Other than that, Monica and I are doing well. The weather has been quite gloomy lately, but we like it because it's nice and cool ('poa' in Swahili). This morning, I got up at 6 am to take pictures of the sunrise over the Indian Ocean. It's really nice getting up early. I think I'll do it more often.

That's all for now! Baadaye (Later)!

Saturday, July 3, 2010

Committee Meeting

1: Project Progress

Yesterday (Friday), Monica and I attended a village meeting at the primary school. The meeting consisted of the village committee and the water committee and was called especially to discuss what to do about the water situation in the village, given the limited available funding. The main idea to discuss was to outfit each of the new school’s roofs with a rainwater collection system. The water would be stored in 4-6 10,000-liter tanks and would only be used for drinking and applications in which water wouldn’t be boiled before consumption. The Executive Officer, the Chairman, and the School Headmaster led the meeting. Monica and I sat at the front of the room, next to the leaders. The meeting was opened by something that sounded like an oath. Monica and I stood up and introduced ourselves in Swahili and the meeting began.

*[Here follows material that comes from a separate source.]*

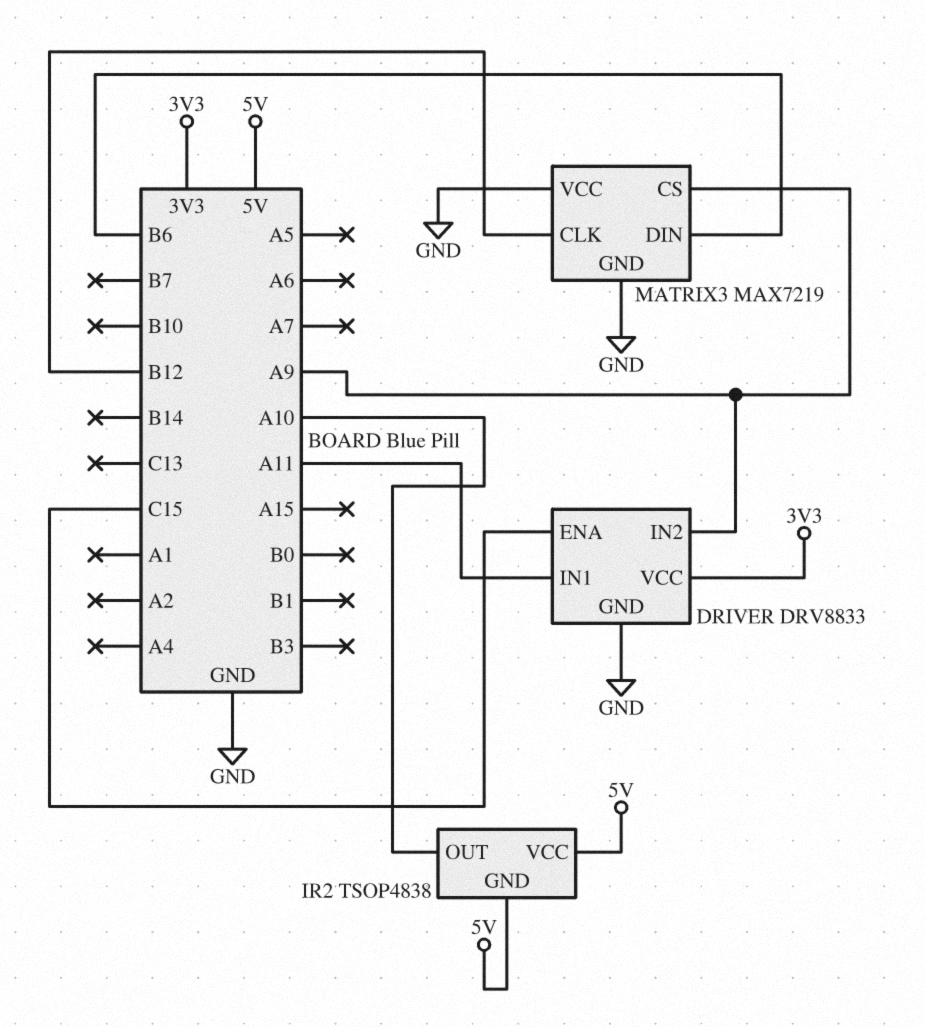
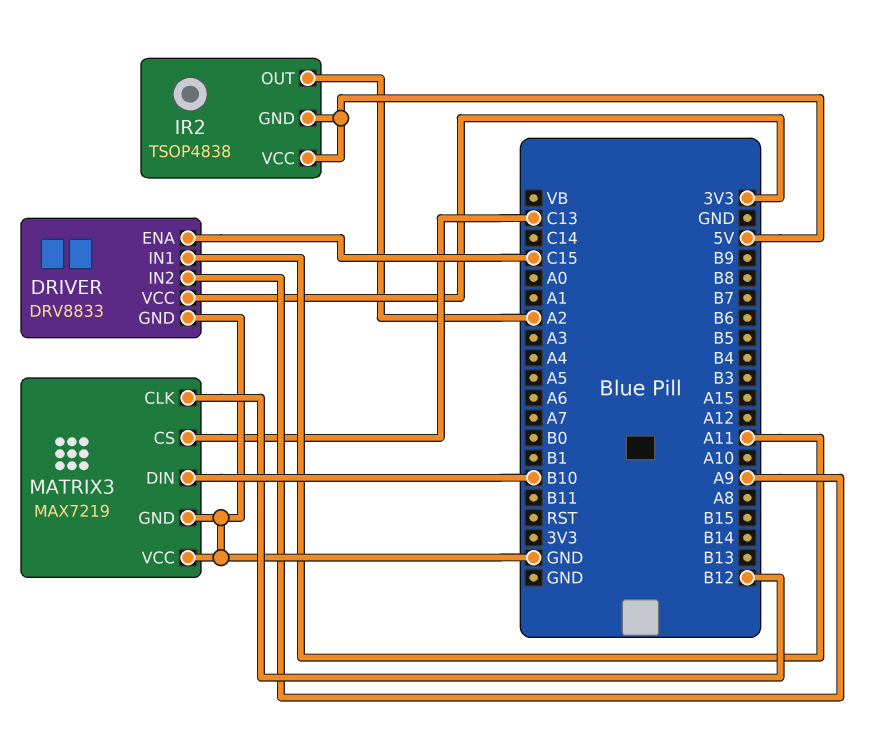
IR2 pin OUT: A10 -> A2
MATRIX3 pin CS: A9 -> C13
MATRIX3 pin DIN: B6 -> B10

From the onset of the meeting (which was held entirely in Swahili) it was easy to discern a number of differing opinions on the matter. One young man, in particular, had some very strong negative opinions of us. He was always yelling and throwing his finger in my direction with a very angry face. Everyone else in the room would put his or her heads down and laugh at him whenever he spoke, indicating that he wasn’t somebody that anybody took seriously. There was also a strong consensus that the best-case scenario would be to pull water from the Wami River, located quite a ways south of the village. Such a project would cost around 50,000 US dollars, which is obviously not in the budget. In the end, the majority agreed that the rainwater collection system would be the best option, considering the limited funding. At the close of the meeting one of the members of the village committee stood up to express the group’s appreciation for what we are doing.

Thursday, July 1, 2010

We finally have a plan.

We sorta had a plan before, but now it’s being finalized. Logan and I were on our way to lunch when we saw some Tanapa staff, the staff who had helped us on Sunday. So, we bypassed lunch and followed them. We told them the chairperson wasn’t being very helpful, and we were informed that we should be dealing with the executive officer.

A troop of children led us to the house of the executive officer, and then we began the march towards the Tanapa office. On the way, we picked up the school headmaster. The two Tanapa staff, executive officer, and headmaster chattered in Swahili for a while, stopping to explain to us every now and then what they were talking about. Angela and Sebastian (Tanapa staff) had an idea.

Apparently, the executive officer said that there was a need to drill in the Saadani National Park and then pump the water to the village. This would require surveys and a lot of money and more time than we have. So, the idea Angela and Sebastian proposed was to do a rainwater collection system off of the new primary school buildings (brand spanking new buildings). The headmaster would monitor the system and take small collections of money to sustain the system. Tanapa is currently using the same system, but privately. The water is not available for community use.

Everyone seemed to think that this idea would work, and would help solve the problem of having potable drinking water for the community. This news came after a very disappointing morning of us thinking that our project was going to fail and we were going to have to return all the money.

The community would continue to use the river water for washing clothes and cooking (because all the bacteria die when they get heated up), but the new water system would be used for drinking. They have agreed to file reports and keep us updated after we leave.

We’re finally making ins with the community, and it’s very satisfactory. I think people are starting to realize that we’re not just passing through.